Michigan’s “sunshine laws,” such as the Freedom of Information Act and the Open Meetings Act, ensure that people can have access to government documents. With more than 713,000 FOIA requests during 2015, close to the record high of approximately 714,000 in 2014, that’s nearly a million things people are demanding to know.
While the 100 agencies subject to FOIA requests managed to set their own record for the most responses, just because a FOIA was processed doesn’t mean all of the information was granted. The Summary of Annual FOIA Reports for Fiscal Year 2015, released earlier this month, reported that of the hundreds of thousands of requests, 22.6 percent were fully granted and 40 percent were partially granted. Although the summary report mentions a release rate of 92.7 percent, less than a quarter of requests were fully granted, so information is still not completely transparent and accessible.

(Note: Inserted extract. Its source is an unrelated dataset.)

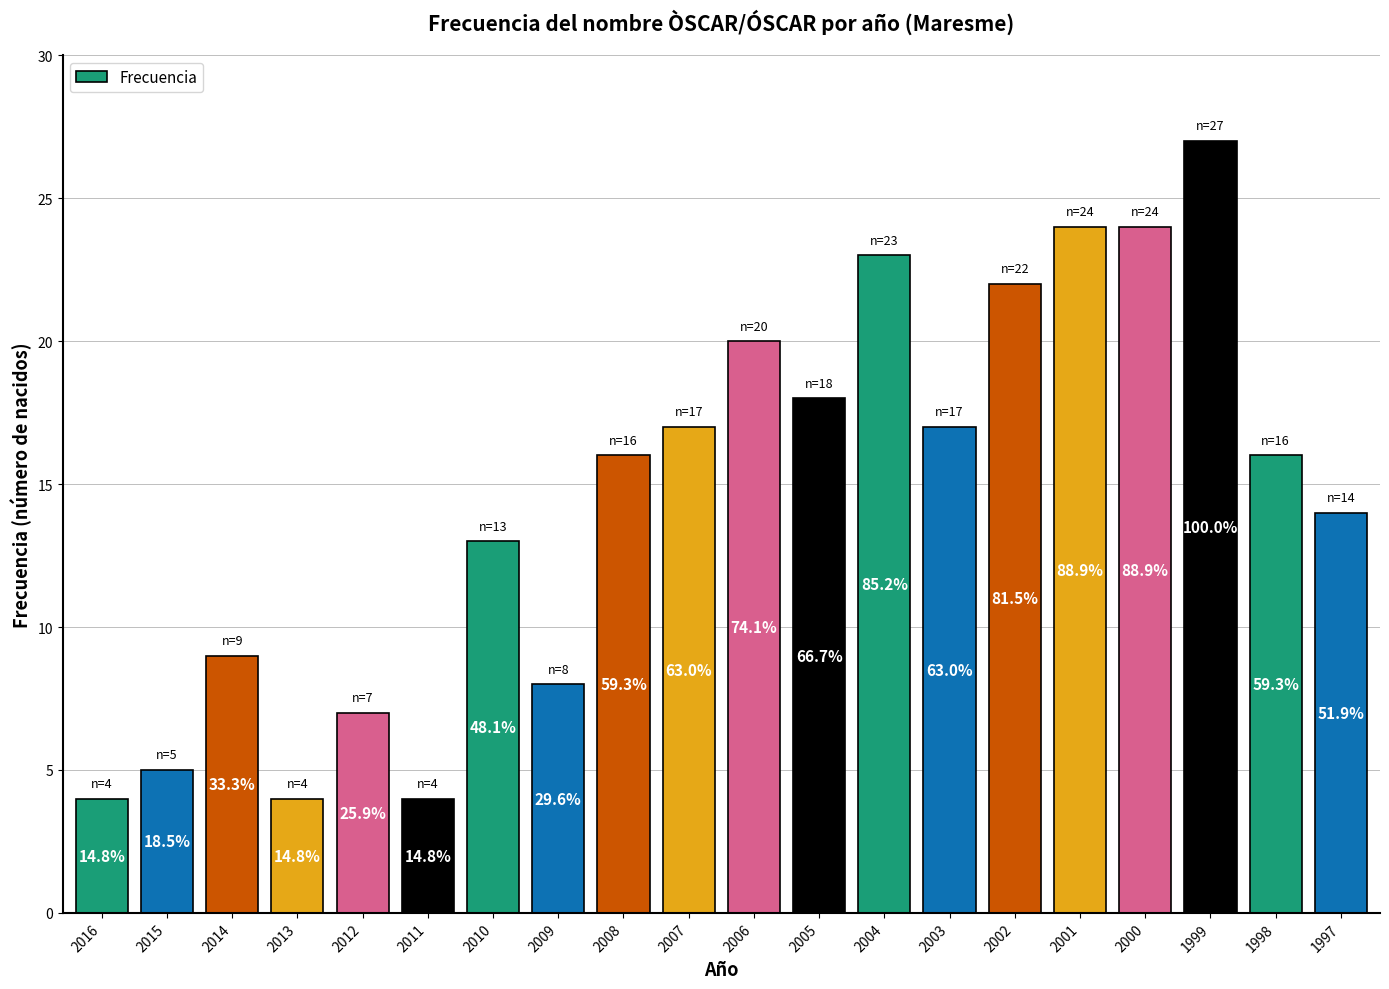

How many bars are there in total?

20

Some questions come to mind when thinking about the amount of FOIA requests. Why are there so many? And if our government is already claiming transparency, then why is there a need to ask so much?
Ted Bridis, investigative editor for the Associated Press, provided an analysis in March 2015 in response to the record-setting number of requests made in 2014. Not only did his research find that there have been more requests than ever before, they are taking longer too.
“I think it’s a staffing and a rush problem. The numbers are way up and at the same time, the administration that has committed to transparency and committed to this process has cut the number of employees by almost 10 percent,” he said, during an interview with NPR.
While it may take the agencies longer than it should to respond, we applaud so many people who are asking for information that should be readily available to them anyway. People deserve to know what’s going on in their own country, and particularly their government.
Being aware of Sunshine Week is particularly important for student journalists. They are the ones who will be pursuing careers, constantly in search of the truth. The sunshine laws can potentially protect citizens from corrupted public bodies, and without people seeking the information, there is no one to hold accountable for the corruption. If we are to take part in the democratic process, then we are entitled to the information needed to participate effectively.
While we want to celebrate Sunshine Week, and those efforts that have gotten this movement to where it is today, there is always room to keep moving and progressing with information transparency. We have come along way as a country, but while there is still room for improvement, there are still waves to be made.
It’s great that Sunshine Week is nationally recognized every year, but don’t forget about your right to know more about your government the other 358 days.